A former BP employee, who oversaw the cleanup of the oil spill in the Gulf of Mexico in 2010, will pay $224,118 to settle an insider trading charge.

Keith Seilhan was accused of selling $1m of shares in BP after receiving information about the severity of the spill which was not publicly available at the time.

BP shares fell almost 50% once the magnitude of the disaster became known.

The 47-year-old has neither admitted nor denied the allegations.

In April 2010, the Deepwater Horizon explosion in the Gulf of Mexico killed 11 people and resulted in 4.9 million barrels of oil being discharged, threatening marine life and hundreds of miles of coastline.

The US Securities and Exchange Commission (SEC), which investigated Mr Seilhan, says the Texan was then a crisis manager in BP's incident command centre in Houma, Louisiana, and coordinated the initial cleanup operations.

The SEC alleges he "received non-public information on the extent of the evolving disaster, including oil flow estimates and data on the volume of oil floating on the surface of the Gulf".

Mr Seilhan then sold his family's entire portfolio of BP shares - totalling $1m - in just two days, before the information hit the public domain.

The trades allowed Mr Seilhan to "avoid losses and reap unjust profits", according to the US regulatory authority.

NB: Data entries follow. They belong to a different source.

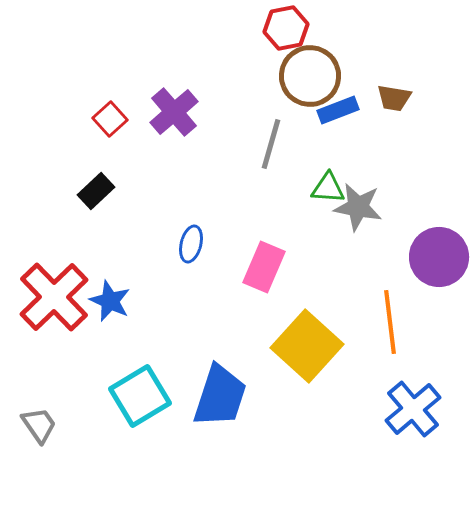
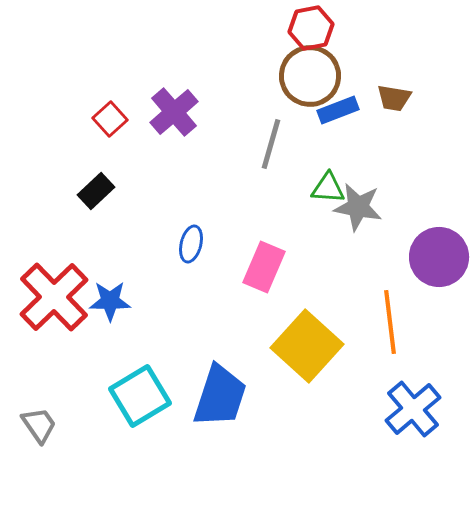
red hexagon: moved 25 px right
blue star: rotated 24 degrees counterclockwise
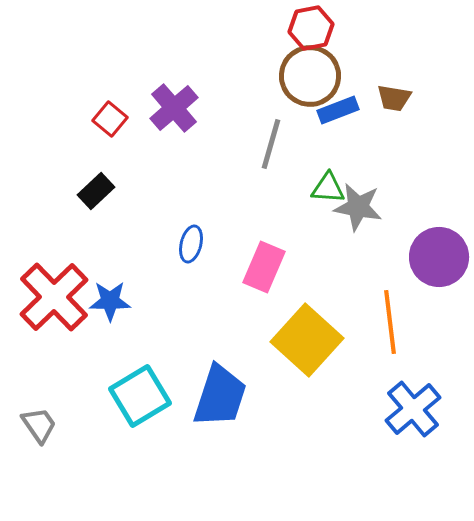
purple cross: moved 4 px up
red square: rotated 8 degrees counterclockwise
yellow square: moved 6 px up
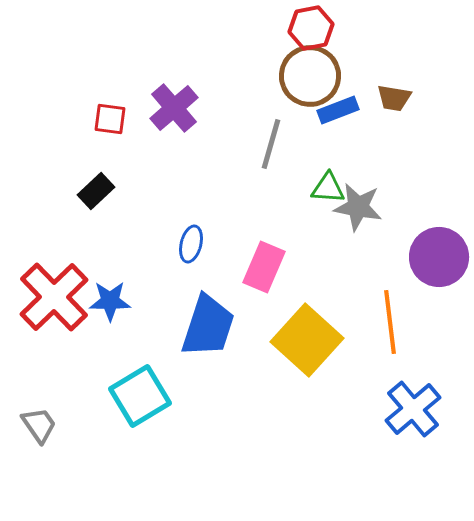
red square: rotated 32 degrees counterclockwise
blue trapezoid: moved 12 px left, 70 px up
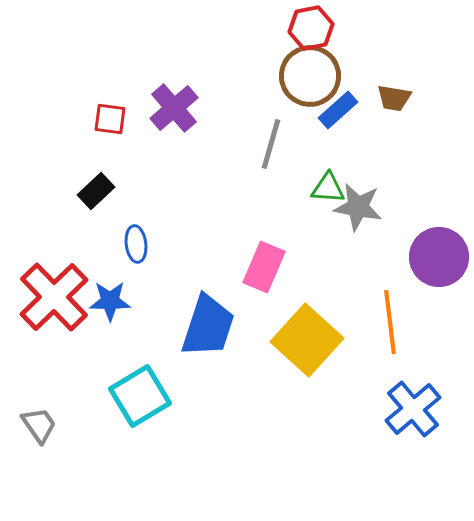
blue rectangle: rotated 21 degrees counterclockwise
blue ellipse: moved 55 px left; rotated 21 degrees counterclockwise
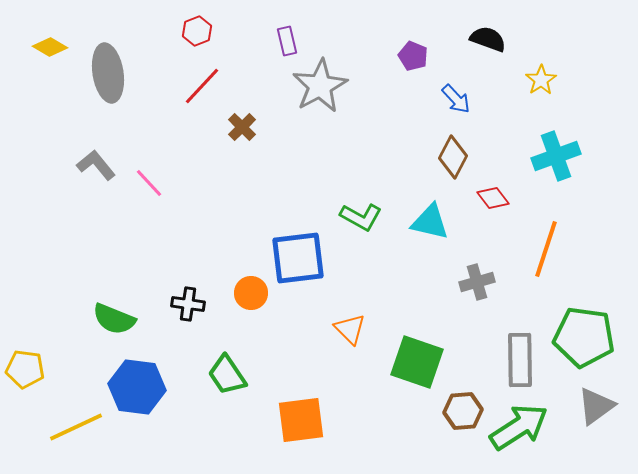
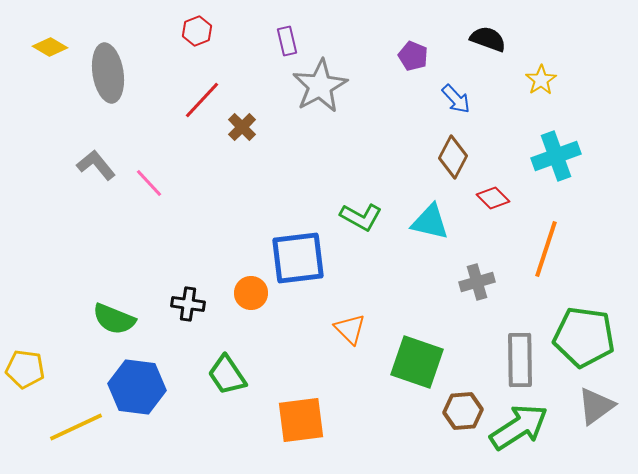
red line: moved 14 px down
red diamond: rotated 8 degrees counterclockwise
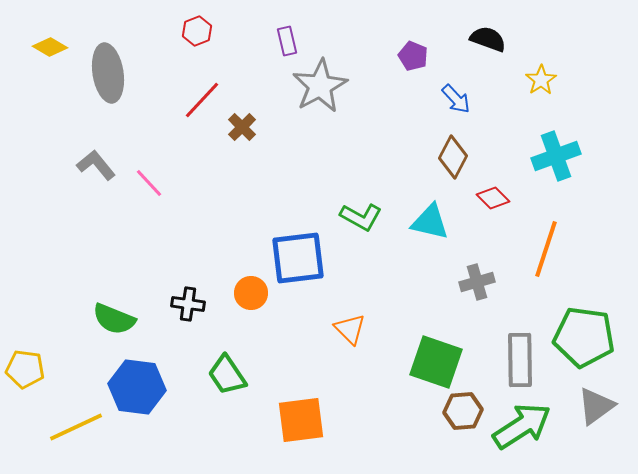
green square: moved 19 px right
green arrow: moved 3 px right, 1 px up
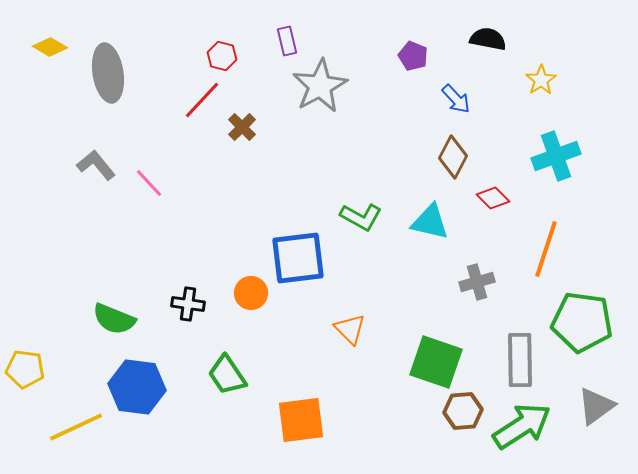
red hexagon: moved 25 px right, 25 px down; rotated 24 degrees counterclockwise
black semicircle: rotated 9 degrees counterclockwise
green pentagon: moved 2 px left, 15 px up
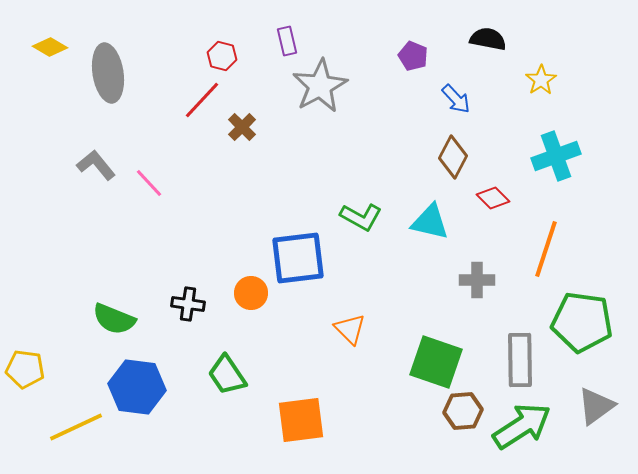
gray cross: moved 2 px up; rotated 16 degrees clockwise
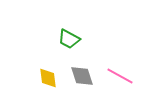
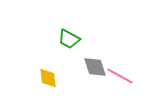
gray diamond: moved 13 px right, 9 px up
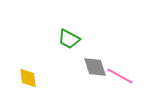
yellow diamond: moved 20 px left
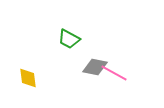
gray diamond: rotated 60 degrees counterclockwise
pink line: moved 6 px left, 3 px up
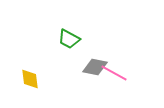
yellow diamond: moved 2 px right, 1 px down
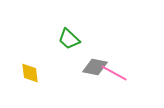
green trapezoid: rotated 15 degrees clockwise
yellow diamond: moved 6 px up
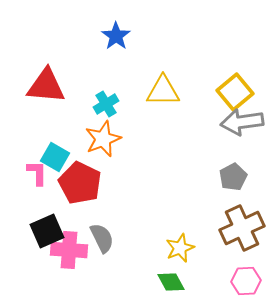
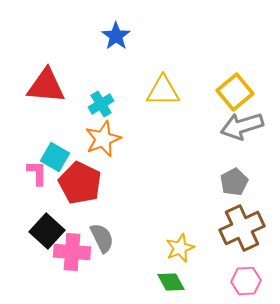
cyan cross: moved 5 px left
gray arrow: moved 4 px down; rotated 9 degrees counterclockwise
gray pentagon: moved 1 px right, 5 px down
black square: rotated 24 degrees counterclockwise
pink cross: moved 3 px right, 2 px down
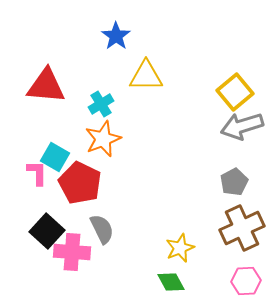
yellow triangle: moved 17 px left, 15 px up
gray semicircle: moved 9 px up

BP shares, which closed at $60.48 on the day of the explosion, plummeted as low as $27.02 over the following weeks.

Avoiding litigation

Mr Seilhan left BP in January 2011, after spending 20 years at the oil company.

In a statement, Mary McNamara, Mr Seilhan's lawyer, said he agreed to settle because he "wants to avoid further distraction and protracted litigation".

Ms McNamara added that Mr Seilhan is "widely respected for his work" on the cleanup in the Gulf of Mexico.

"Seilhan sold his family's BP securities after he received confidential information about the severity of the spill that the public didn't know," said the SEC's Daniel Hawke.

He added: "Corporate insiders must not misuse the material non-public information they receive while responding to unique or disastrous corporate events, even where they stand to suffer losses as a consequence of those events."

The settlement is subject to approval by a federal judge in the US state of Louisiana.